How can I test Storwize V7000 Node Canister failure?
anthonyv 2000004B9K Visits (22606)
I have received this question several times, so it's clearly something people are interested in.
The Storwize V7000 has two controllers known as node canisters. It's an active/active storage controller, in that both node canisters are processing I/O at any time and any volume can be happily accessed via either node canister.
The question then gets asked: what happens if a node canister fails and can I test this? The answer to the question of failure is that the second node canister will handle all the I/O on its own. Your host multipathing driver will switch to the remaining paths and life will go on. We know this works because doing a firmware upgrade takes one node canister offline at a time, so if you have already done a firmware update, then you have already tested node canister fail over. But what if you want to test this discretely? There are four ways:
First up this test assumes there is NOTHING else wrong with your Storwize V7000. We are not testing multiple failure here. You need to confirm the Recommend Actions panel as shown below, contains no items. If there are errors listed, fix them first.
Once we are certain our Storwize V7000 is clean and ready for test, we need to connect via the Service Assistant Web GUI. If you have not set up access to the service assistant, please read this blog post first.
So what's the process?
Firstly logon to the service assistant on node 1 and place node 2 into service state. I chose node 2 because normally node 1 is the configuration node (the node that owns the cluster IP address). You need to confirm your connected to node 1 (check at top right) and select node 2 (from the Change Node menu) and then choose to Enter Service State from the drop down and hit GO.

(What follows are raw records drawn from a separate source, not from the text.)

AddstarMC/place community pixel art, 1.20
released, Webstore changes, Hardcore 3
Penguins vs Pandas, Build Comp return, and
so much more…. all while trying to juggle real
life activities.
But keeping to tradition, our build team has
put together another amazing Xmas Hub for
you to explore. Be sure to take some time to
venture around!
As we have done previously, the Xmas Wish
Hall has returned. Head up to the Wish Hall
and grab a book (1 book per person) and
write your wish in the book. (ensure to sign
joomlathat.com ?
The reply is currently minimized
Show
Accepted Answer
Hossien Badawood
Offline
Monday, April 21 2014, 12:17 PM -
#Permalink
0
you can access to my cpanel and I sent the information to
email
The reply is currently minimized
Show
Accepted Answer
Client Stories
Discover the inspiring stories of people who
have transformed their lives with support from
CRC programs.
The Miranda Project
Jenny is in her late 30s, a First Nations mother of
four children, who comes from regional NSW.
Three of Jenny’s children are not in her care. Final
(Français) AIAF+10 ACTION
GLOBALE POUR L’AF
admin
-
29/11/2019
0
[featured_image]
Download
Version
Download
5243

You will get this message confirming your placing node 2 into service state. If it looks correct, select OK.
The GUI will pause on this screen for a short period. Wait for the OK button to un-grey.
You will eventually get to this with Node 1 Active and Node 2 in Service.

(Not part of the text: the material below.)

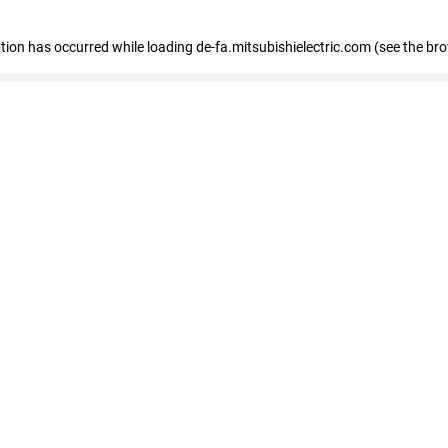
eption has occurred
while loading
de-fa.mitsubishielectric.com
(see the br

Node 2 is now offline. Go and confirm that everything is working as desired on your hosts (half your paths will be offline but your hosts should still be able to access the Storwize V7000 via the other node canister).
When your host checking is complete, you can use the same drop down to Exit Service State on node2 and select GO.
You will get a pop up window to confirm your selection. If the window looks correct, select OK.
You will get the following panel. You will need to wait for the OK button to become available (to un-grey).
Provided both nodes now show as Active, your test is now complete.